Influence of Fabrication and Assembly Errors on the Root Mean Square Surface Distortion of a 2 m Lightweight Mirror and Its Correction

Abstract

The influence of fabrication and assembly errors on the surface distortion due to gravity of a 2 m primary mirror and its correction method are presented. The effect of fabrication errors on the surface distortion is verified by Monte Carlo analysis. The results show that, within the 46.3% confidence interval, the surface accuracy root mean square (RMS) caused by fabrication errors is more than 5.0 nm (indicator requirement). The sensitivity of mirror surface accuracy to the matching relationship between the flexible support axial assembly position and the inherent properties (neutral surface and center of gravity) of the mirror were analyzed.

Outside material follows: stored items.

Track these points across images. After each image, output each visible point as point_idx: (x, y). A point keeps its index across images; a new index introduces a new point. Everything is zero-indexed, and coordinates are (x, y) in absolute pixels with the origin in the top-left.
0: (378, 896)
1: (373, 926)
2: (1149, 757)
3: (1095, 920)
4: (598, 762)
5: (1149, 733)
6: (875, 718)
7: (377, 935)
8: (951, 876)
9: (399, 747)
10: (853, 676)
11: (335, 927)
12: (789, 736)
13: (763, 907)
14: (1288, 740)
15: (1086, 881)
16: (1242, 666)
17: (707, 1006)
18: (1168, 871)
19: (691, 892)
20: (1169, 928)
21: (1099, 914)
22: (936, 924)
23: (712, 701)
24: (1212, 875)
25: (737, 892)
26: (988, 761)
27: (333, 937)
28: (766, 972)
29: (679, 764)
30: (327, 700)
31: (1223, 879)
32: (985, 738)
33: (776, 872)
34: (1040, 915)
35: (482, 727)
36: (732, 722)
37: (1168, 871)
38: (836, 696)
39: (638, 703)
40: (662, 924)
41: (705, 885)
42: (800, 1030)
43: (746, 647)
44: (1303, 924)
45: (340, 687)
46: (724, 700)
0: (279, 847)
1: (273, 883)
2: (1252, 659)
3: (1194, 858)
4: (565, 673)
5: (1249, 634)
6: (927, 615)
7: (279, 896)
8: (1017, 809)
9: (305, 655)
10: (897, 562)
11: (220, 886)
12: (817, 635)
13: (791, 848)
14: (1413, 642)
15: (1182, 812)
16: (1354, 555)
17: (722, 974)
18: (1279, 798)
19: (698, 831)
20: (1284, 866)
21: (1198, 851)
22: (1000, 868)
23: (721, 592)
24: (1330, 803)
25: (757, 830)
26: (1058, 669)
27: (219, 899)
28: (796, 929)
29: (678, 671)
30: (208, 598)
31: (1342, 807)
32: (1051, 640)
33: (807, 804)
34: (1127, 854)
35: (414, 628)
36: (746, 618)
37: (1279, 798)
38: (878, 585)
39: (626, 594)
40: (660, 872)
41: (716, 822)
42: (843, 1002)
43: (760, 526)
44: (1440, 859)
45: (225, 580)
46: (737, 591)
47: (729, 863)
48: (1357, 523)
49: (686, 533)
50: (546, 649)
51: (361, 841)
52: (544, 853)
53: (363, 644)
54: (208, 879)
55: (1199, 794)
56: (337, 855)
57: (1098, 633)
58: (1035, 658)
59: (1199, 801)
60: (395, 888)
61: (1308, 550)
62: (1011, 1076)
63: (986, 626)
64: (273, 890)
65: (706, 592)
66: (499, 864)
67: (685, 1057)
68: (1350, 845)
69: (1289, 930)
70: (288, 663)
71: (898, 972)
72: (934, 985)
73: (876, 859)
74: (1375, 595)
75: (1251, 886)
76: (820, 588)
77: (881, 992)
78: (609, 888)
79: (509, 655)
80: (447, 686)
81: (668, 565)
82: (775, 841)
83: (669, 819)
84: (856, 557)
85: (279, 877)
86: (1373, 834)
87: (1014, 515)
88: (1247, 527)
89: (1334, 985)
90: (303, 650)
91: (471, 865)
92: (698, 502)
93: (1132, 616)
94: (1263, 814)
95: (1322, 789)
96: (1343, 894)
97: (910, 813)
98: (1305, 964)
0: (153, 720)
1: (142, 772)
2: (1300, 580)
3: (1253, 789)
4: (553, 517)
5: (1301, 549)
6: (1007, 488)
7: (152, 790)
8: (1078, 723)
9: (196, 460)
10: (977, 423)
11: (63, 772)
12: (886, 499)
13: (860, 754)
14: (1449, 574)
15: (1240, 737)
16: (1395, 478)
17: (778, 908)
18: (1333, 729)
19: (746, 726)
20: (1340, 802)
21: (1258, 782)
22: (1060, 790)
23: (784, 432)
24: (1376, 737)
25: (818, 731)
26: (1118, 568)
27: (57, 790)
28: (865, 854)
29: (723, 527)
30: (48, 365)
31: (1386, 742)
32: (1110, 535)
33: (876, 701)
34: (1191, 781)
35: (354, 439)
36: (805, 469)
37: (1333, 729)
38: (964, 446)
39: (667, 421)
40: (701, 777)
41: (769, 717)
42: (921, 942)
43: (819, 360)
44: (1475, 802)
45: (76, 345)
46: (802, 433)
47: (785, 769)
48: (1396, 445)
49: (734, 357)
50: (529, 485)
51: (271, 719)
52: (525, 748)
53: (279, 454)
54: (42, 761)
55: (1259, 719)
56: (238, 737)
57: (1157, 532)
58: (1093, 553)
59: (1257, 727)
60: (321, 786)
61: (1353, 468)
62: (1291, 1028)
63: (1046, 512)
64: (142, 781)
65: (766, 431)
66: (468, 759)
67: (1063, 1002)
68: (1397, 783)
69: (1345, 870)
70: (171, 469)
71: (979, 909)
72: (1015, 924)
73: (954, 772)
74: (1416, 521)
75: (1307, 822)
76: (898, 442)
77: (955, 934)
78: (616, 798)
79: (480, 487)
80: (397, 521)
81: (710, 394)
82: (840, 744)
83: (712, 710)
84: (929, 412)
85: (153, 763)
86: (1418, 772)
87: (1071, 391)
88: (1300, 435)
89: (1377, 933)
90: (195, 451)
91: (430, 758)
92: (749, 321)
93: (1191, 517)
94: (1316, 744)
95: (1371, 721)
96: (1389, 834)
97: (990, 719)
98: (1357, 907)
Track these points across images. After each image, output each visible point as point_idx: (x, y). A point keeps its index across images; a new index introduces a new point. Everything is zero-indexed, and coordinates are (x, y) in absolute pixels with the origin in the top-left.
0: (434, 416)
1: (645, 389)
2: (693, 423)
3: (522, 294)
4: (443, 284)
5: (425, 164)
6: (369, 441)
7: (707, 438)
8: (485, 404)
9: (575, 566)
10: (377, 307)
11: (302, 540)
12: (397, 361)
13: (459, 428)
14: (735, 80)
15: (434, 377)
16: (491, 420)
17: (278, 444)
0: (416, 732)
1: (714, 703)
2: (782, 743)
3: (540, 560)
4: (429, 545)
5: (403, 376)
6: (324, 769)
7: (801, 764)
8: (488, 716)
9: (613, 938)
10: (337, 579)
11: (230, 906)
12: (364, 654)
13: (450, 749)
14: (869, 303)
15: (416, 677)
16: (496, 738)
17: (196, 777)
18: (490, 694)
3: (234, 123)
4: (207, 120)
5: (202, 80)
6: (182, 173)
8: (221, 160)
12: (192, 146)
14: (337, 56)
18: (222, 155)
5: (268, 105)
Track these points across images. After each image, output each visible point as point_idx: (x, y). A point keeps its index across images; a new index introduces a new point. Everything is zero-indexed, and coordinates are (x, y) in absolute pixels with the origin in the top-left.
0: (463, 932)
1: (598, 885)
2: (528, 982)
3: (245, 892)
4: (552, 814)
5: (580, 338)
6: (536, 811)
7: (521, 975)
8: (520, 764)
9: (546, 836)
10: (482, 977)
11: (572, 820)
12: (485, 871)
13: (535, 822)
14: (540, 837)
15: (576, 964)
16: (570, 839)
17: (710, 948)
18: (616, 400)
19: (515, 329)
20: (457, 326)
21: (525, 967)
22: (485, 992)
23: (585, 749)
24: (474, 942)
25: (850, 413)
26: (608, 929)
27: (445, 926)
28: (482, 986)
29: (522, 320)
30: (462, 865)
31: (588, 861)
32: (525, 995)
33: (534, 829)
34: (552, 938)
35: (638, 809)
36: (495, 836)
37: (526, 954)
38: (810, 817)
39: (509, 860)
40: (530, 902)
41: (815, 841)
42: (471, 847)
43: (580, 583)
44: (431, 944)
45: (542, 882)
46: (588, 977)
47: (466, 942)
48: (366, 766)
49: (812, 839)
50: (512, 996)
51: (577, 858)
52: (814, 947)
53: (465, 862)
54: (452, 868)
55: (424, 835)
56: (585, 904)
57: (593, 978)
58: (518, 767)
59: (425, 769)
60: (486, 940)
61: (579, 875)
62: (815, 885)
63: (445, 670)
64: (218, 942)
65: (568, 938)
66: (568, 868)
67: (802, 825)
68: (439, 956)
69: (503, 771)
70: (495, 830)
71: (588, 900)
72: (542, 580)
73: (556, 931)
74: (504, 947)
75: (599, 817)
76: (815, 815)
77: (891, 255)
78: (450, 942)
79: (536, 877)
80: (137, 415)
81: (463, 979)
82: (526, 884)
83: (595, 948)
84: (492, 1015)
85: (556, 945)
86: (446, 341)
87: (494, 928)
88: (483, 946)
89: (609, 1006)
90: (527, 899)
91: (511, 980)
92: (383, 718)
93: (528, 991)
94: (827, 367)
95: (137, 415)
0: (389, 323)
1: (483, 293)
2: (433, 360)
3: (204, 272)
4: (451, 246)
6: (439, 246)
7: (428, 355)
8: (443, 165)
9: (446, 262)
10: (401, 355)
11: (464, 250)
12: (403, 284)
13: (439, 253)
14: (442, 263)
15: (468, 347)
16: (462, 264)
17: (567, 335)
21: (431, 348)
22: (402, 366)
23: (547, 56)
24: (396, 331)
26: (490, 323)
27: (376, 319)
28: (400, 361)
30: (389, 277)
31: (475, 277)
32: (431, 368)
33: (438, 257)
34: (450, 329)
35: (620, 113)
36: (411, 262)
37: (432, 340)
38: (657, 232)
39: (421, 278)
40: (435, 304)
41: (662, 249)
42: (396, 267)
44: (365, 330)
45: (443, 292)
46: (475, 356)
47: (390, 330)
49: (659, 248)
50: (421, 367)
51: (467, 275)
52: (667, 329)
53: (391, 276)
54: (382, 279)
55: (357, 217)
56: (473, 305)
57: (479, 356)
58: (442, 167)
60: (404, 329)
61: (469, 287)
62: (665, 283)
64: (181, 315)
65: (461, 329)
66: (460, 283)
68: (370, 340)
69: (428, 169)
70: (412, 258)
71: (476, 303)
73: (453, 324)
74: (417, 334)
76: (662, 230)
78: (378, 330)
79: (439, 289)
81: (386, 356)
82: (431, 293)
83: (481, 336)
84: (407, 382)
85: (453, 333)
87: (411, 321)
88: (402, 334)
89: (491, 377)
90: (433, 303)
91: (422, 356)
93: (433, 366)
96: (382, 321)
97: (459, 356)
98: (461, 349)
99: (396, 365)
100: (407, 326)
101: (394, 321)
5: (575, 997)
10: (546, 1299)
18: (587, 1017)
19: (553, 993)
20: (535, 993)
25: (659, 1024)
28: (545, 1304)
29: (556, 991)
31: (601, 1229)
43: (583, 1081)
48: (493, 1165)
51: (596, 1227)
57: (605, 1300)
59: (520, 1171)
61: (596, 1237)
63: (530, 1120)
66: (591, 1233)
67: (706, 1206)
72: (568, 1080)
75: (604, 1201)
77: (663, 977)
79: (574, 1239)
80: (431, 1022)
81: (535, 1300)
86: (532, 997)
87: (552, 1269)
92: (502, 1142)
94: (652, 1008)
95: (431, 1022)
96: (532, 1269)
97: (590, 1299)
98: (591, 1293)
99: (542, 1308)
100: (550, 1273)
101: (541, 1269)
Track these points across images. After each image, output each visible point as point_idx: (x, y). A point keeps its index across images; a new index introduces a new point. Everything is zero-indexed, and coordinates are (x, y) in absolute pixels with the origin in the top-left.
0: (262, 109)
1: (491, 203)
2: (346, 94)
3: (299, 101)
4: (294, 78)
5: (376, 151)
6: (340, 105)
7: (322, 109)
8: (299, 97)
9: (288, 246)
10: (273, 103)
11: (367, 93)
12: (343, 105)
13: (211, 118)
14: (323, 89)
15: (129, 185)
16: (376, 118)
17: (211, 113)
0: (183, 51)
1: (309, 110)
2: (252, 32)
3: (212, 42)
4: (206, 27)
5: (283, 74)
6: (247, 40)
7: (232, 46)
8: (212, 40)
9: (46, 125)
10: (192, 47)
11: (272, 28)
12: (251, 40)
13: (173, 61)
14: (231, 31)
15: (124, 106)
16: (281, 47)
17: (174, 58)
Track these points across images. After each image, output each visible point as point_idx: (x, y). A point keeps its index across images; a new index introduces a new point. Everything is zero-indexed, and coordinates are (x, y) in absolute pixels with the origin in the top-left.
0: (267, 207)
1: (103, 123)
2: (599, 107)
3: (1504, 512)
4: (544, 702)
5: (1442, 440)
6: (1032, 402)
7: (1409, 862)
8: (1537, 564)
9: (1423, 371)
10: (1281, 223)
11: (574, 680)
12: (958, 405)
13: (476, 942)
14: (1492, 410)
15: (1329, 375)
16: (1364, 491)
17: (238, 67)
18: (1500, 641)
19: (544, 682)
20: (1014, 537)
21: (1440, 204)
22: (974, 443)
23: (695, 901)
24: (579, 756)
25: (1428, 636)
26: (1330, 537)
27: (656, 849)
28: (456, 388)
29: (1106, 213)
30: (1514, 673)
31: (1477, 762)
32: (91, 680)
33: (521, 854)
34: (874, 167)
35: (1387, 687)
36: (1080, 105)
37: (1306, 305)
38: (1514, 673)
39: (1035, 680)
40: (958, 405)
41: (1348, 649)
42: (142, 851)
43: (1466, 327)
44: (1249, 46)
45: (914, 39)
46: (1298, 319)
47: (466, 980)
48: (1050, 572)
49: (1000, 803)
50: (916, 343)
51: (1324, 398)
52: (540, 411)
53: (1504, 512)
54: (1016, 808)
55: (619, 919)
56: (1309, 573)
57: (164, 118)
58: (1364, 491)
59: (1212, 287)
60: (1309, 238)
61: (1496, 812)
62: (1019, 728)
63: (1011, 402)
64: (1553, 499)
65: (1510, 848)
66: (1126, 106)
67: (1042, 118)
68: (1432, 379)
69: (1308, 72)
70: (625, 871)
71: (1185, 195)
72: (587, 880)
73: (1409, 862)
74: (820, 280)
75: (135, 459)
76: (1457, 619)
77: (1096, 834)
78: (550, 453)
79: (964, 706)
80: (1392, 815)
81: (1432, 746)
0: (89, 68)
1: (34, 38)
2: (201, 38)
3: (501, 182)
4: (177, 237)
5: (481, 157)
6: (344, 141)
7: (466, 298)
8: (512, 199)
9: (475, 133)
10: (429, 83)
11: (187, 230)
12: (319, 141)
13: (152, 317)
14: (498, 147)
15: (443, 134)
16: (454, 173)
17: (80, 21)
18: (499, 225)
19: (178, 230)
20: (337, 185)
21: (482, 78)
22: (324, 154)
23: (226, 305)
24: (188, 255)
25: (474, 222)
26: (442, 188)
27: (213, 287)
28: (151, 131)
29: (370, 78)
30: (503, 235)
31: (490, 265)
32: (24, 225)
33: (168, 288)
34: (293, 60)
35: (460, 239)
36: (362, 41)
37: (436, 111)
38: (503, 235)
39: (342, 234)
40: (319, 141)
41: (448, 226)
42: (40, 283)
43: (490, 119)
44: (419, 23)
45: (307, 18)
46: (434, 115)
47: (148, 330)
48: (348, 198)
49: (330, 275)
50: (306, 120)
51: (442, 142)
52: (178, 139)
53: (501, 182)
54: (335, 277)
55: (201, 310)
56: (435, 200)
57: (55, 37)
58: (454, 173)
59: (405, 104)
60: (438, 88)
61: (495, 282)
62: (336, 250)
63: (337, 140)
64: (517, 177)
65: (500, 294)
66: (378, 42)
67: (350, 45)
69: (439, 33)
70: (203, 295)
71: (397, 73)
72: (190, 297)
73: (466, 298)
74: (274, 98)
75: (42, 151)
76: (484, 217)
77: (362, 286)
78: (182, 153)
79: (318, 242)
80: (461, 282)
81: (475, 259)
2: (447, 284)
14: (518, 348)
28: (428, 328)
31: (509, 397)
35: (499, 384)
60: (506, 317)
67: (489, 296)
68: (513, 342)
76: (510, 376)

Then, the correction principle of the RMS was proposed based on the analysis result. The surface accuracy RMS of surface gravity distortion is sensitive to fabrication and assembly errors, which can be effectively corrected using a flexible support mounting technique. This new flexible support mounting technique replaces the conventional method with flexible supports having shims so that adjustments can be made during testing to counteract the gravitational distortion of the mirror surface. Astigmatic aberration due to gravitational changes is effectively reduced by selecting a suitable thickness of shim, and the relationship between the astigmatism and the thickness of shim was investigated using the finite element analysis method. Finally, the finite element analysis results showed that the optimal surface gravity accuracy of the mirror assembly could be obtained by adjusting the shim, while the other performance of the assembly was not affected.